We note two takeaways from the opinion. First, on the FCA causation question, the decision deepens and grows a circuit split. The Sixth Circuit explicitly joined the Eighth Circuit and rejected the Third Circuit’s broader interpretation of causation. That tees the case up for a likely cert petition to the Supreme Court and increases the odds that it will get a close look from the Justices.

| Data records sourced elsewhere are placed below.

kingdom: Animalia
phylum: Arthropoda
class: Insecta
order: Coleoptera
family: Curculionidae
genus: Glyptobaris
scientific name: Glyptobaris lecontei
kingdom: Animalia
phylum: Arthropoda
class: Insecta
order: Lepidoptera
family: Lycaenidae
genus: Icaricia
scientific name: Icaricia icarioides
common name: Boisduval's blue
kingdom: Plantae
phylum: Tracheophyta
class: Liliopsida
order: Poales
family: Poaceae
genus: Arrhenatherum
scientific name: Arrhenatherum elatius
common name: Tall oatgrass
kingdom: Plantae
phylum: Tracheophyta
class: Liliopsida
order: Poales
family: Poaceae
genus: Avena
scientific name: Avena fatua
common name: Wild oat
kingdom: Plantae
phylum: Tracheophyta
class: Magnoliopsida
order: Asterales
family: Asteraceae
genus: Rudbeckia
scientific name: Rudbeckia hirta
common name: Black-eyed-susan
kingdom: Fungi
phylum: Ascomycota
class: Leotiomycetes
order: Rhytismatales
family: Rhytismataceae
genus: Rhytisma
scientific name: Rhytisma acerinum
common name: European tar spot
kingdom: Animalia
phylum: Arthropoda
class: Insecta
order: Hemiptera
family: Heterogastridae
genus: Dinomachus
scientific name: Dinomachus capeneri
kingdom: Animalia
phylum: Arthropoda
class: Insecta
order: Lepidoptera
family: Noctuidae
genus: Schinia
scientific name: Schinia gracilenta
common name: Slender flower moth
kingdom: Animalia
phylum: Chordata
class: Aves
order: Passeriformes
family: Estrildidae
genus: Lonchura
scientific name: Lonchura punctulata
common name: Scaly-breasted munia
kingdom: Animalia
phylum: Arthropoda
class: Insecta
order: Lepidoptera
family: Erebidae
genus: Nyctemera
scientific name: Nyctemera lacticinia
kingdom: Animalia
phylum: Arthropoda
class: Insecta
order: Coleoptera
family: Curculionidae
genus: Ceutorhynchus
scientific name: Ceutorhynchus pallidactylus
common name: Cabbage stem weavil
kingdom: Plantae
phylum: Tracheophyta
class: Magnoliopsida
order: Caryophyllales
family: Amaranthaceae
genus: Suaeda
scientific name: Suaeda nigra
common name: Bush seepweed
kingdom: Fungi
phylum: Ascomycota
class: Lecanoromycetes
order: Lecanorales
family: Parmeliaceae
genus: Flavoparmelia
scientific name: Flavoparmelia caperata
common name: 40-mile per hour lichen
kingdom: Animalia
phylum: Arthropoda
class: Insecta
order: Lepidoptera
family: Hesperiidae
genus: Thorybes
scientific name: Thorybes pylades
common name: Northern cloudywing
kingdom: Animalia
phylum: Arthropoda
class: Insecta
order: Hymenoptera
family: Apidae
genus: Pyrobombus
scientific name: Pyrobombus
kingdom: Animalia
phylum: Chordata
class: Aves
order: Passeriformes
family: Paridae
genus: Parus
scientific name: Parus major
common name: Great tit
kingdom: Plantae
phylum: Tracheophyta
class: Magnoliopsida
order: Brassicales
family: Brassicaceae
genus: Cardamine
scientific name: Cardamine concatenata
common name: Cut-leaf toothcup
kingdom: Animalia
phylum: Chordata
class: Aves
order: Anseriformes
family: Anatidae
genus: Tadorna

Second, the opinion establishes important limitations on broad theories of liability but leaves open various follow-on questions. For example, exactly what counts as a transfer of value? In dicta, the panel suggested that an “opportunity to purchase company stock” qualifies, but what if the purchase was at fair market value? Further, the opinion suggests that temporal restraints are part of a but-for causal standard. Pointing to a surgery performed by the eye center physician seven months after the hospital’s hiring decision, the panel dismissed the notion that such a claim was close enough to the alleged misconduct to be “caused” by it. After all, “[t]emporal proximity by itself does not show causation, and seven months would create few inferences of cause and effect anyway.” This is particularly interesting because, in enforcement actions, DOJ often takes the position that a kickback can reverberate for years, “tainting” all claims in the full statute of limitations time period. The panel’s discussion implies that, as part of a but-for causation standard, courts should also consider how long an alleged act of misconduct can linger as a but-for “cause” of a claim’s submission.